• YOUR TASK
When you reach the line containing "middle dip: (587, 203)" in the entries below, begin reproducing lines exactly, and stop once the line containing "index mcp: (1136, 554)" is done.

GIVEN RECORDS START

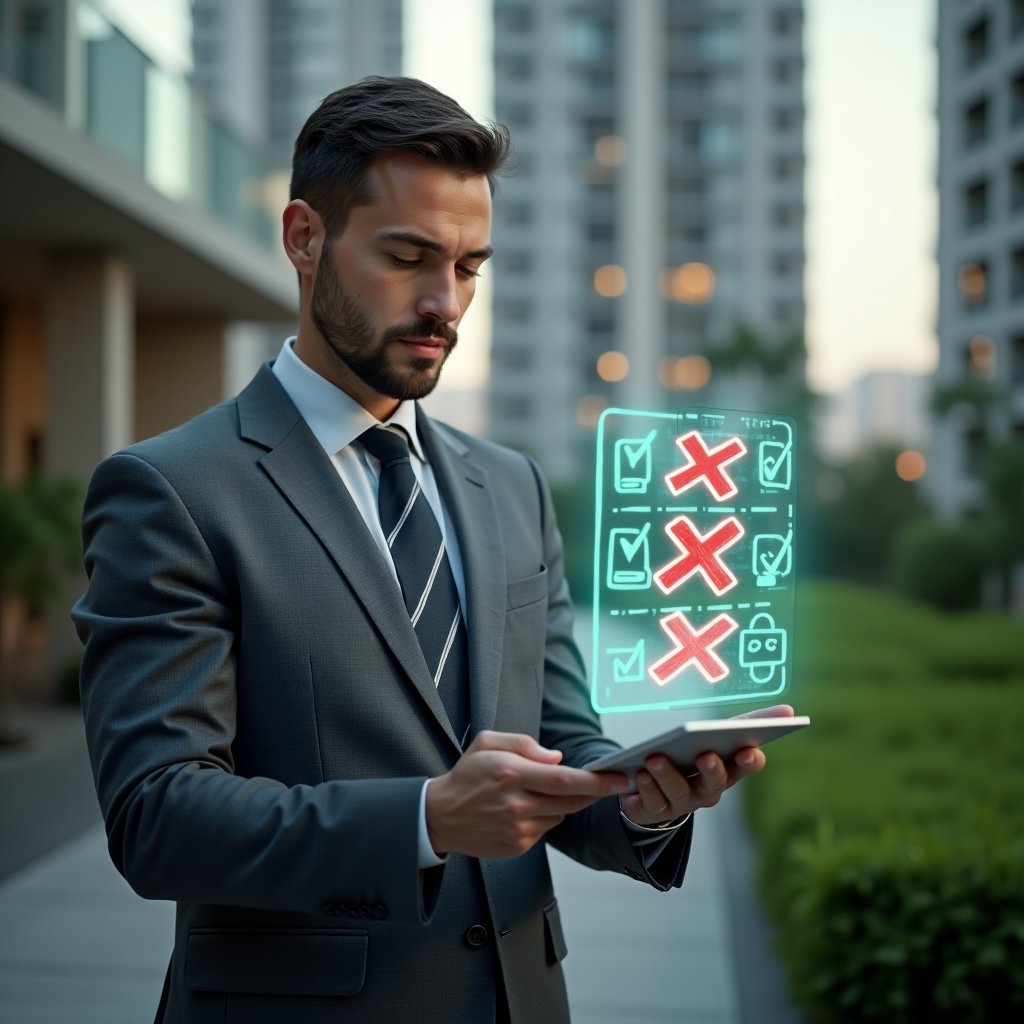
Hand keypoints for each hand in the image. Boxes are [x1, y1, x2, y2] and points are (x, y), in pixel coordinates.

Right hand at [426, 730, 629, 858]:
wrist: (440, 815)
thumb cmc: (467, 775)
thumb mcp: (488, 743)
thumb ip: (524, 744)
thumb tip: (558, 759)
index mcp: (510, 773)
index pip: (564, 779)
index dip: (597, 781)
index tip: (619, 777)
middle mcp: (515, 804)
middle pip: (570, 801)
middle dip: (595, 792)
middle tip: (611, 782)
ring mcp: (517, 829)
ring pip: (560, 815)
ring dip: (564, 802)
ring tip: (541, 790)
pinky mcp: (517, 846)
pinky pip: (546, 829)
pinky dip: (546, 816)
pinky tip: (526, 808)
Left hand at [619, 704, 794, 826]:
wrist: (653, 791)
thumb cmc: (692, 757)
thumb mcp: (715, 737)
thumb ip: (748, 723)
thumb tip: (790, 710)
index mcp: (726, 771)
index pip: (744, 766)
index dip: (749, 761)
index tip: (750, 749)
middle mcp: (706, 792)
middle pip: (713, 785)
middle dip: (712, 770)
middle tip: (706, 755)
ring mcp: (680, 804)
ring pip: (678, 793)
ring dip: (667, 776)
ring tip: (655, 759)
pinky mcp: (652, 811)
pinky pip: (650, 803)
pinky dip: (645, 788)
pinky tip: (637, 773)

GIVEN RECORDS END
GIVEN RECORDS START

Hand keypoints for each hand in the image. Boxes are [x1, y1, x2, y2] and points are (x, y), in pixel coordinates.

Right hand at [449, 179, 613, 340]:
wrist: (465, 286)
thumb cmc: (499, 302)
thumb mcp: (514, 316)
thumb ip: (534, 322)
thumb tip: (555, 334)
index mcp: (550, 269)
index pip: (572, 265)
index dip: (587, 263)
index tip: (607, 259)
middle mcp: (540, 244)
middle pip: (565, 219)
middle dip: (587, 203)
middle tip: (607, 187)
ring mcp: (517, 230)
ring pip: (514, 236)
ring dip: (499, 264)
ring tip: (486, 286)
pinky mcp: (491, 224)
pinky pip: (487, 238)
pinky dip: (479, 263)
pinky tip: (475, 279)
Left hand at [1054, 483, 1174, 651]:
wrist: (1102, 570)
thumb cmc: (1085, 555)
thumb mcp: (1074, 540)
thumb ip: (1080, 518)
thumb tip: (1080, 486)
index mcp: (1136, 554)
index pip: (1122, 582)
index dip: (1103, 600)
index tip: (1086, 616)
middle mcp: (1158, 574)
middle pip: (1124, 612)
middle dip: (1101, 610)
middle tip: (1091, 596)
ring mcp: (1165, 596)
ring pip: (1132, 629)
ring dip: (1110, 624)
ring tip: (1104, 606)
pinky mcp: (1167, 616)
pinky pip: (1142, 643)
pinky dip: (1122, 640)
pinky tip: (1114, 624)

GIVEN RECORDS END

• RESULT FOR THIS TASK
middle dip: (587, 203)
middle tip: (607, 187)
ring mcp: (517, 230)
ring pip: (514, 236)
ring dip: (499, 264)
ring tip: (486, 286)
pinky mcp: (491, 224)
pinky pip: (487, 238)
pinky dip: (479, 263)
pinky tip: (475, 279)
Left hand at [1054, 483, 1174, 651]:
wrist: (1102, 570)
thumb cmc: (1085, 555)
thumb mcp: (1074, 540)
thumb ip: (1080, 518)
thumb tip: (1080, 486)
index mcp: (1136, 554)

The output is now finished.